Quelques organisations d’aide sont présentes à Tawila, mais le nombre de personnes ayant besoin de soutien dépasse largement leurs capacités d'intervention. Les équipes de MSF ont mis en place deux postes de santé sur les principaux sites d'arrivée pour fournir de l'eau, et une aide nutritionnelle et médicale. Elles orientent les patients dans un état critique vers l'hôpital local de Tawila, que MSF soutient depuis octobre 2024. 

Tiphaine Salmon, infirmière en chef de MSF, travaillait à l'hôpital le 12 avril lorsque l'afflux massif a commencé : « au cours des premiers jours, le nombre de patients à l'hôpital a presque doublé. Nous n’avions tellement plus de place qu’il y avait quatre patients par lit. Beaucoup de personnes avaient des blessures causées par les balles et les explosions. Nous avons soigné près de 780 personnes au cours des trois dernières semaines, dont 138 enfants. Parmi tous les patients, 187 étaient dans un état grave. Le plus jeune que j'ai vu, c’était un bébé de sept mois qui avait reçu une balle sous le menton, qui lui avait traversé l'épaule. Beaucoup d'enfants sont arrivés seuls, sans leurs parents, et beaucoup de parents cherchaient désespérément leurs enfants. » 

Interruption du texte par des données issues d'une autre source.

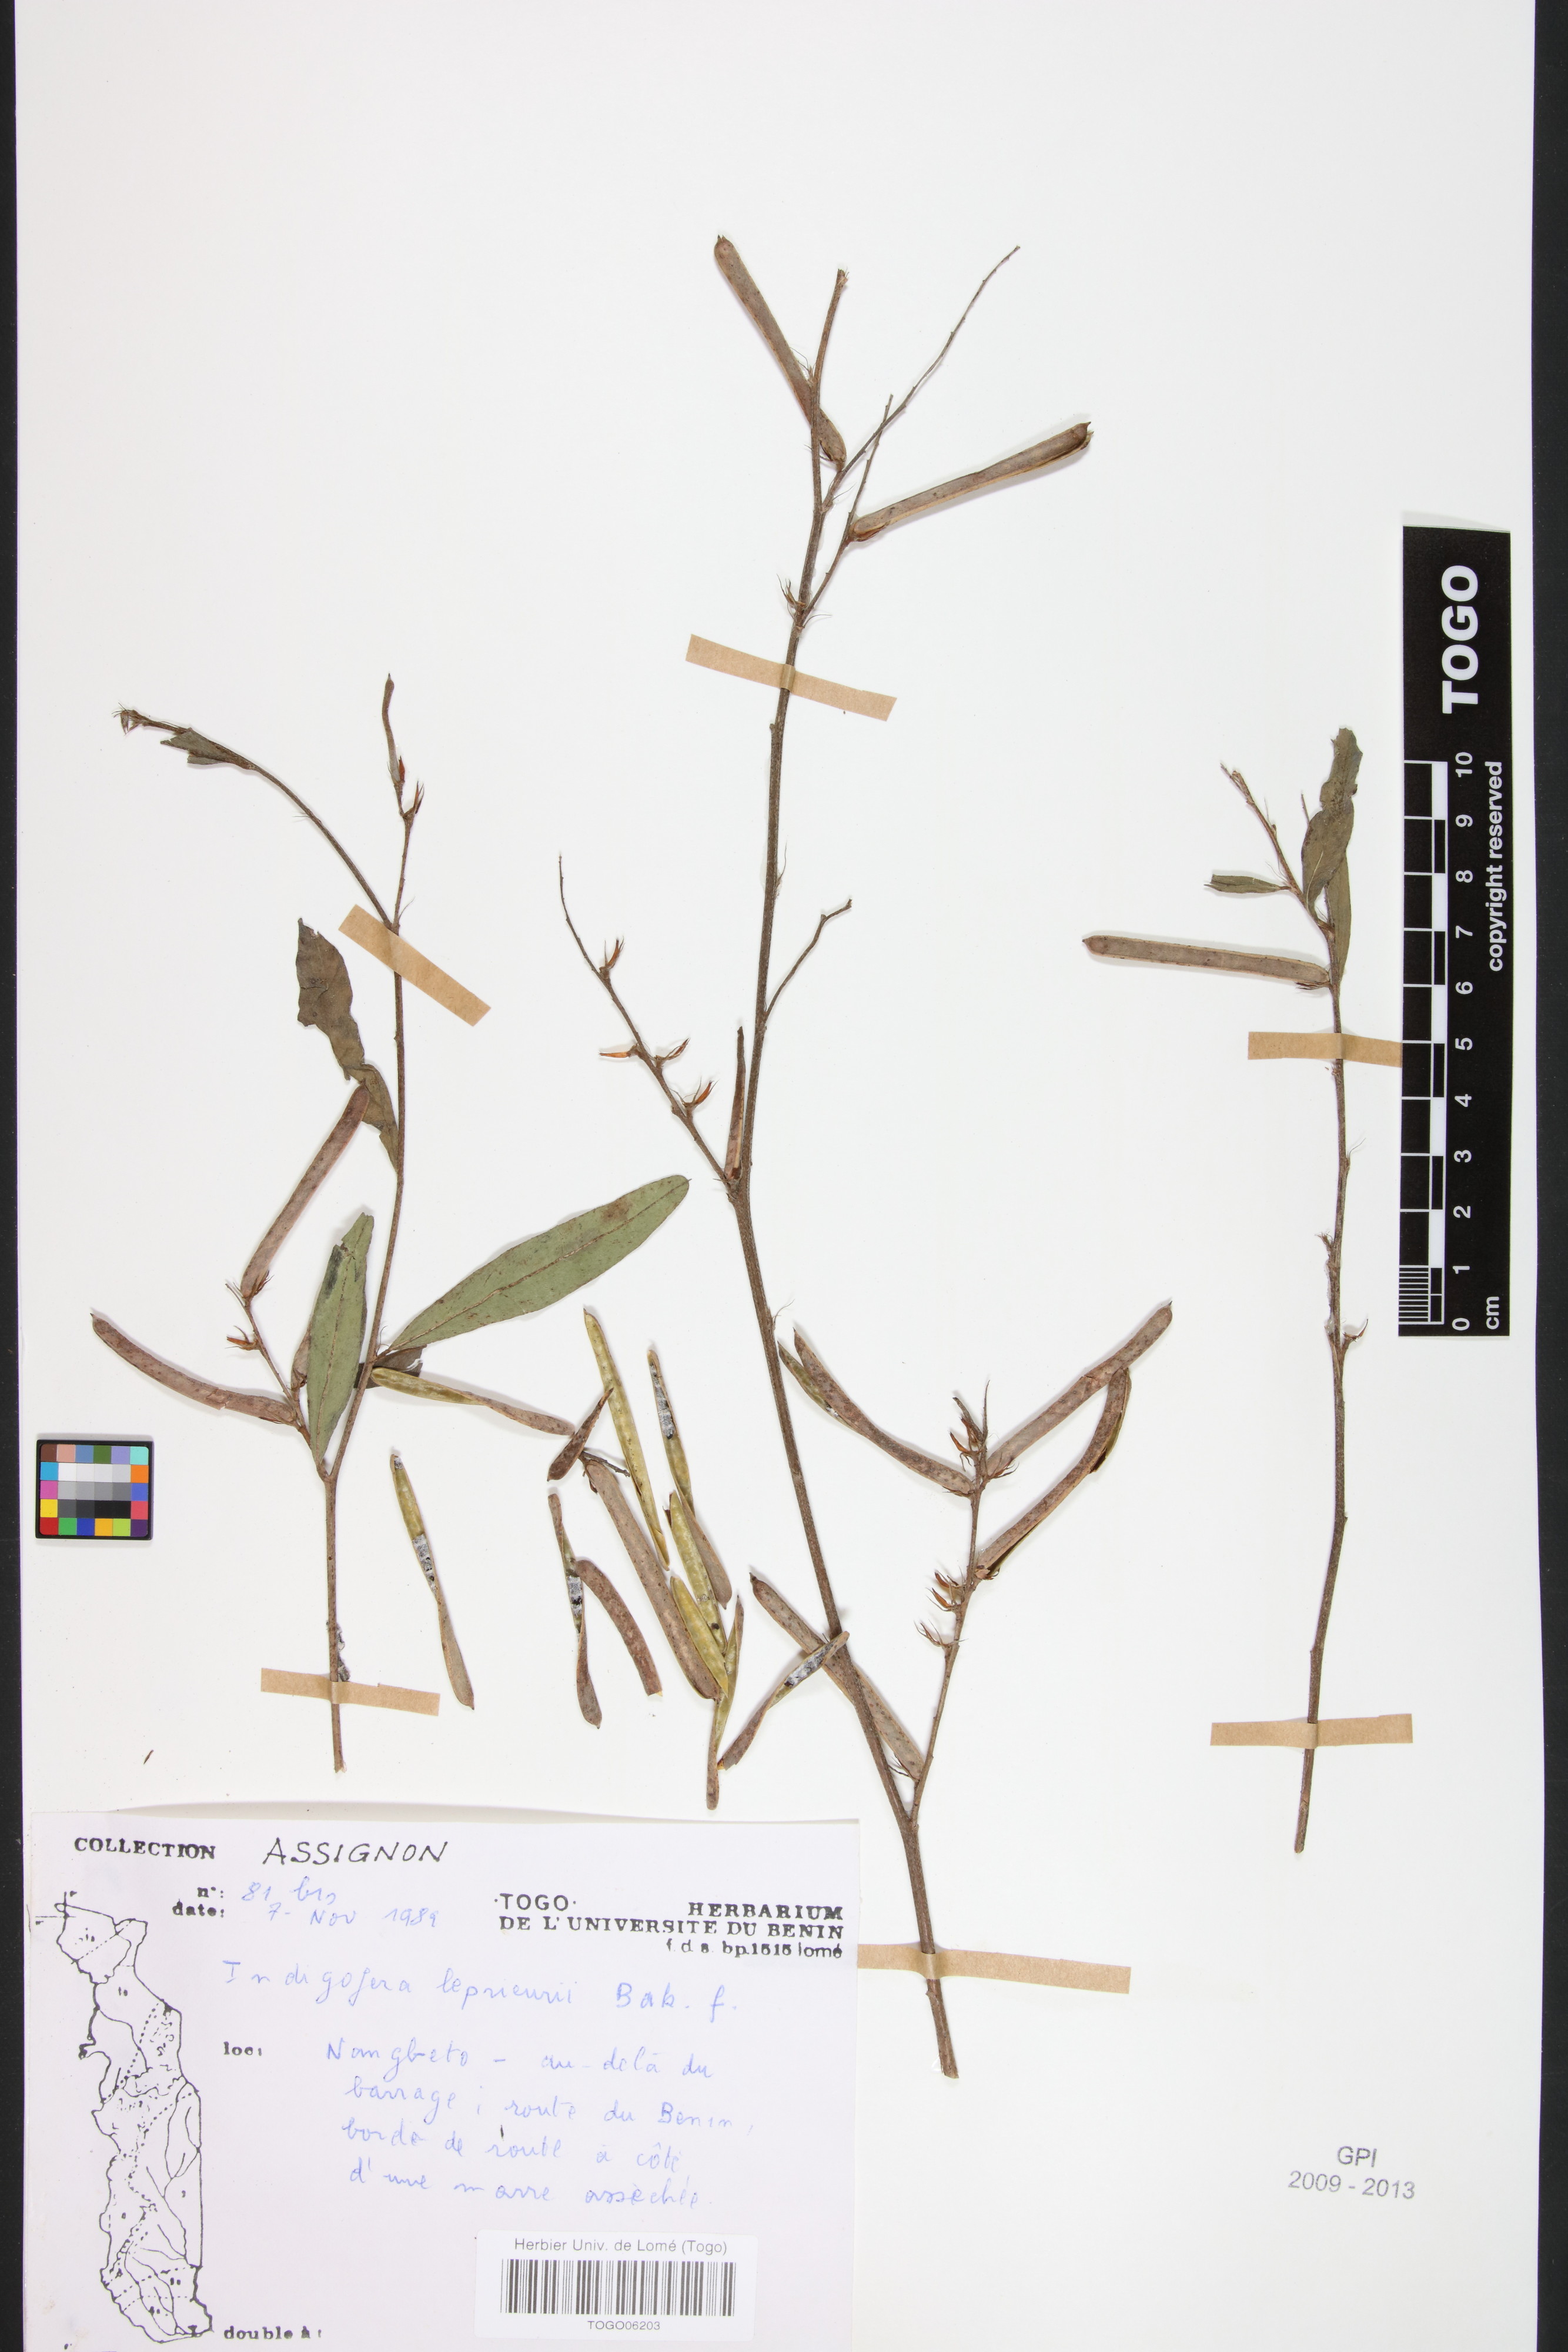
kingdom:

En parallèle, MSF a vu les admissions dans son centre de nutrition passer de 6-7 par semaine, à plus de 60, la plupart étant des enfants de moins de 5 ans atteints de malnutritions sévères, originaires du camp de Zamzam.  

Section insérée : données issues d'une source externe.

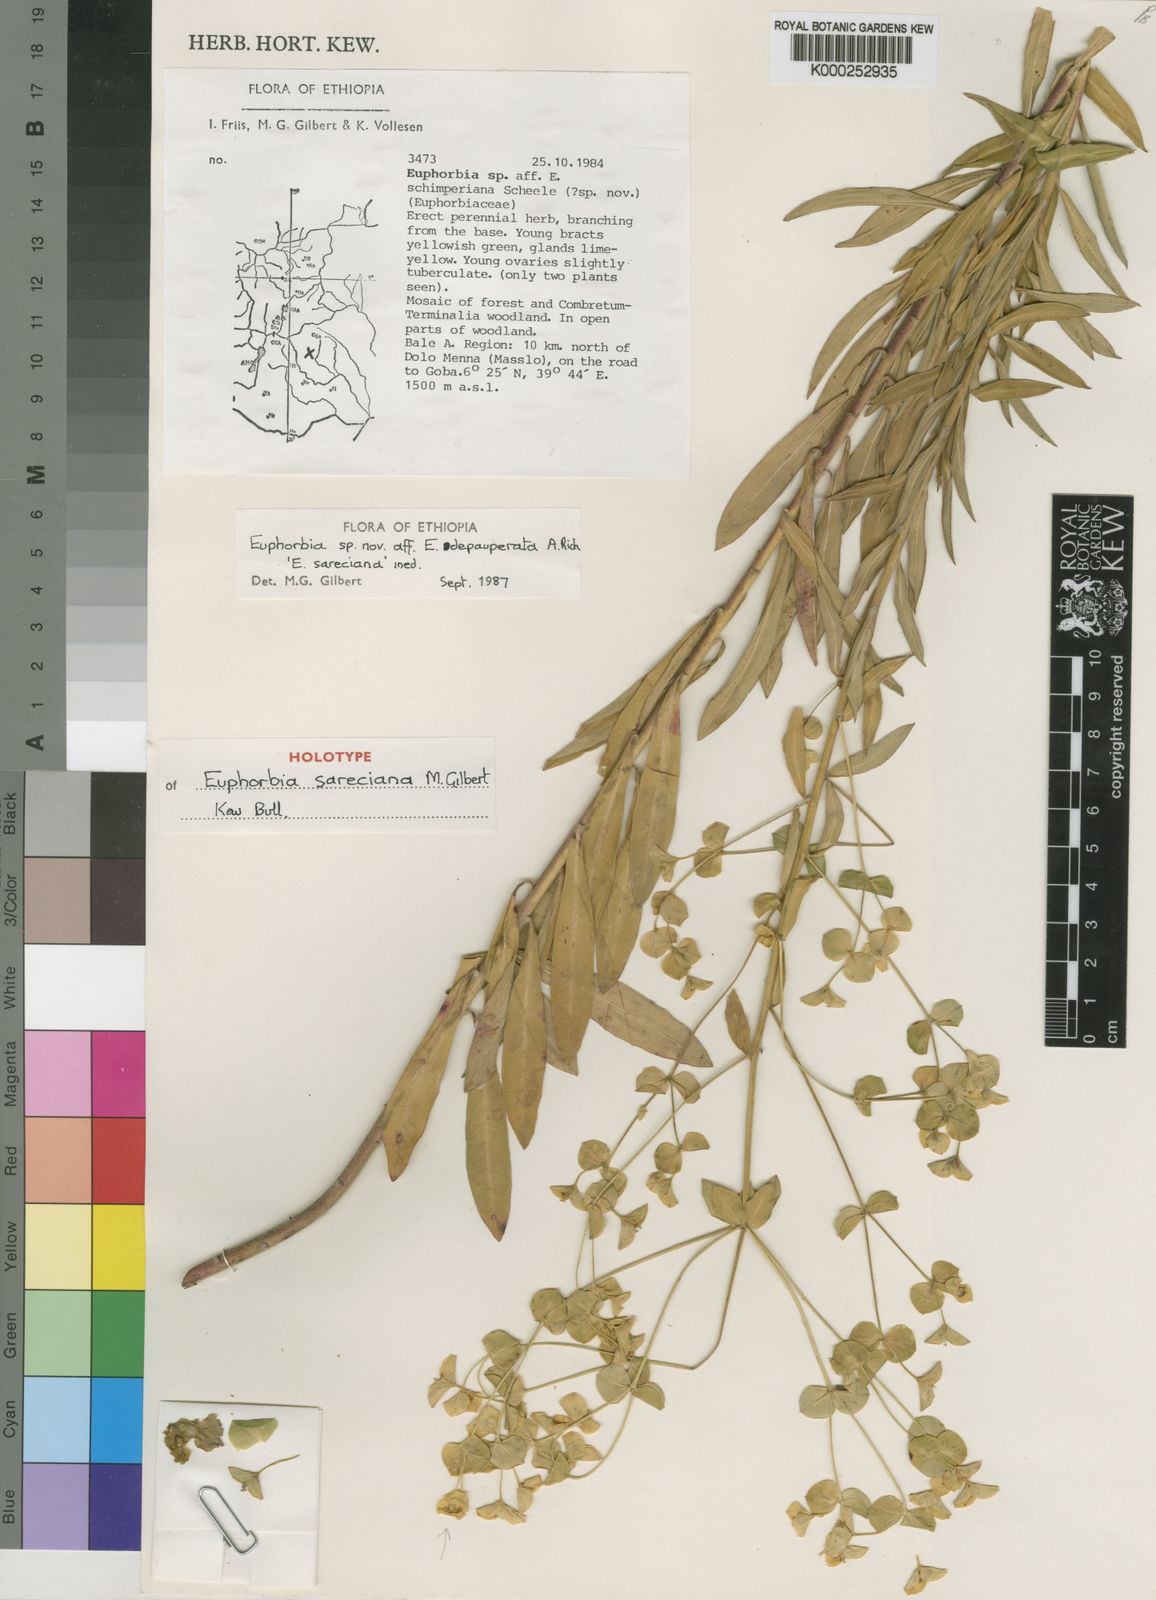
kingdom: Plantae
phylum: Tracheophyta
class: Magnoliopsida
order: Malpighiales
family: Euphorbiaceae
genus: Euphorbia
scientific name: Euphorbia sareciana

Cette situation est aggravée par l’apparition, en mars, d’une épidémie de rougeole à Tawila, où MSF avait pris en charge plus de 900 cas suspects, dont 300 graves. Début avril, les équipes ont vaccinés plus de 18 000 enfants de moins de 5 ans. Toutefois, avec l'arrivée massive de personnes de Zamzam, plusieurs nouveaux cas suspects ont été détectés chez des enfants. Dans les sites de déplacés surpeuplés aux conditions d’hygiène précaires, la combinaison de malnutrition et de rougeole est particulièrement dangereuse pour les jeunes enfants. 

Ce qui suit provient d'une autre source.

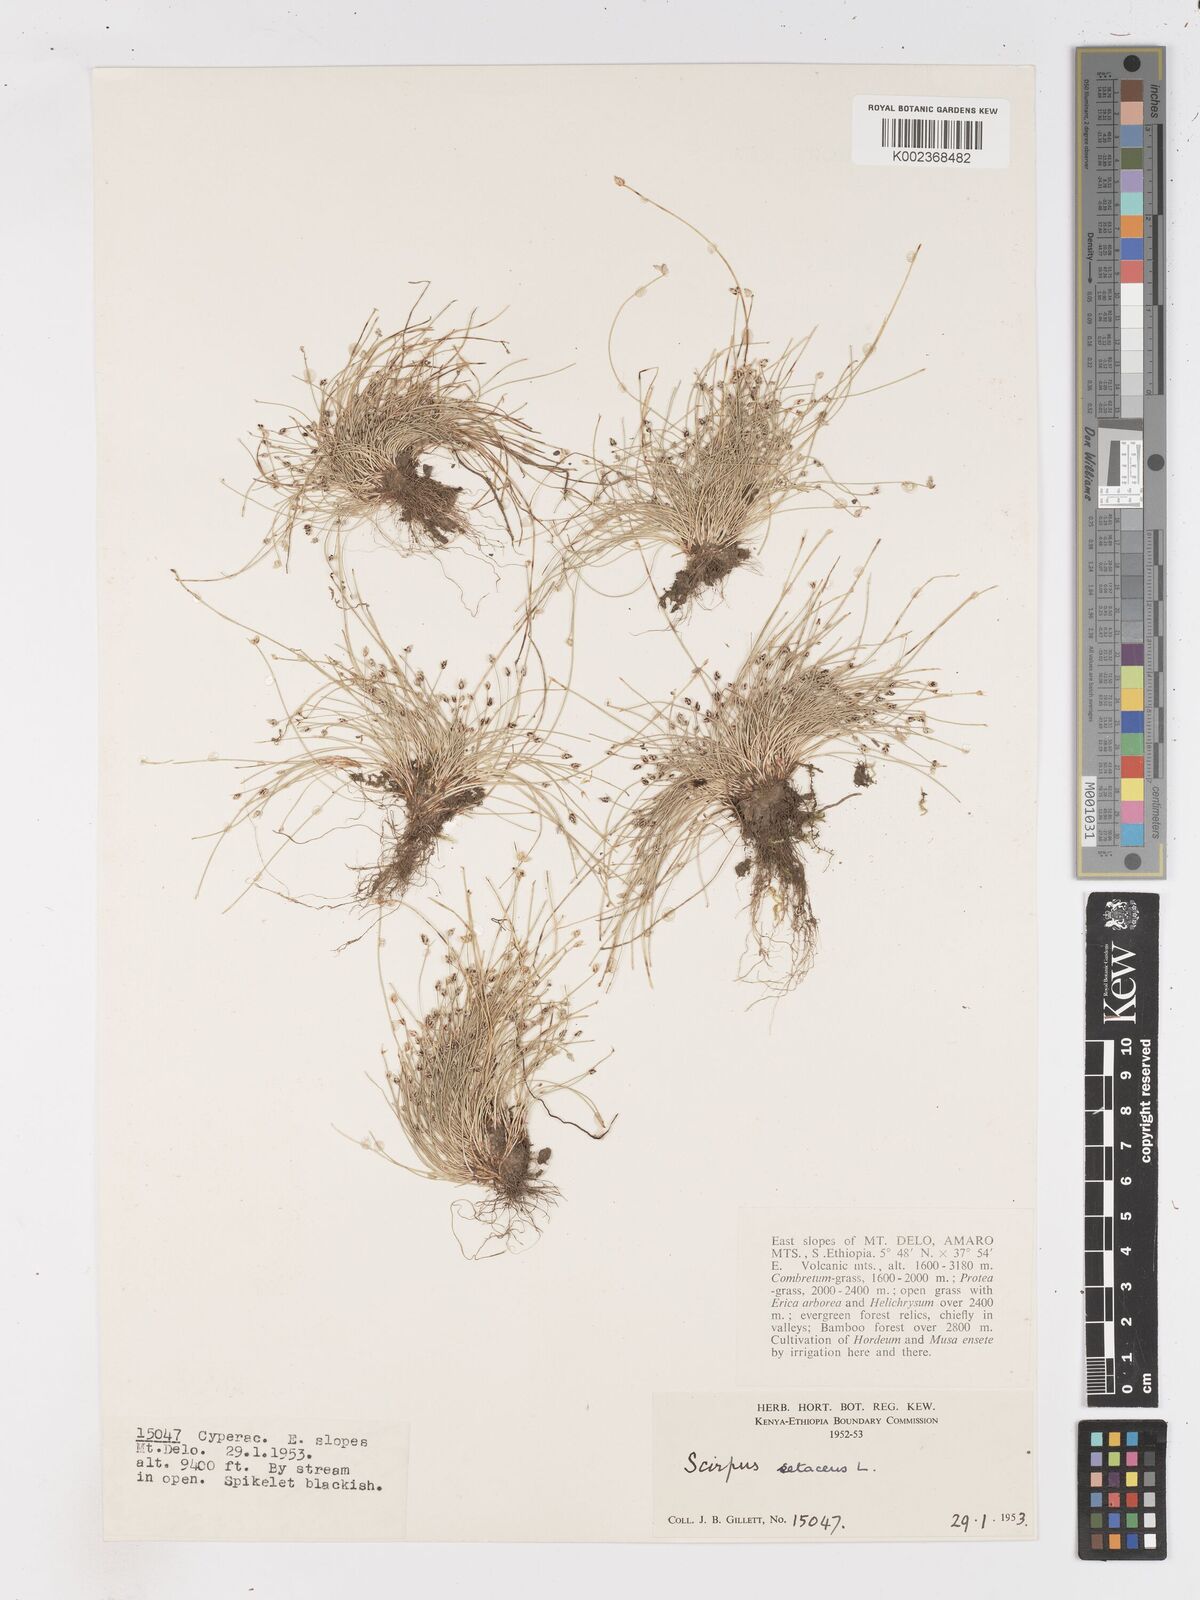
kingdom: Plantae
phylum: Tracheophyta
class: Liliopsida
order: Poales
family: Cyperaceae
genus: Isolepis
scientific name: Isolepis setacea
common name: Bristle club-rush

En plus des centaines de consultations médicales quotidiennes, MSF a fourni de la nourriture aux cuisines communautaires locales, permettant la distribution de plus de 16 000 repas par jour. Les équipes assurent aussi la distribution de 100 000 litres d’eau potable par jour et prévoient la construction de 300 latrines supplémentaires. 

Mais les besoins restent immenses et dépassent largement les capacités d’MSF. Malgré la mobilisation d'autres acteurs et une première distribution alimentaire massive, la réponse humanitaire doit être renforcée de toute urgence. Nous appelons les agences des Nations unies à intensifier leur présence sur le terrain pour organiser une réponse à la hauteur des besoins croissants. 

 

*Les noms ont été modifiés pour protéger l’identité des personnes.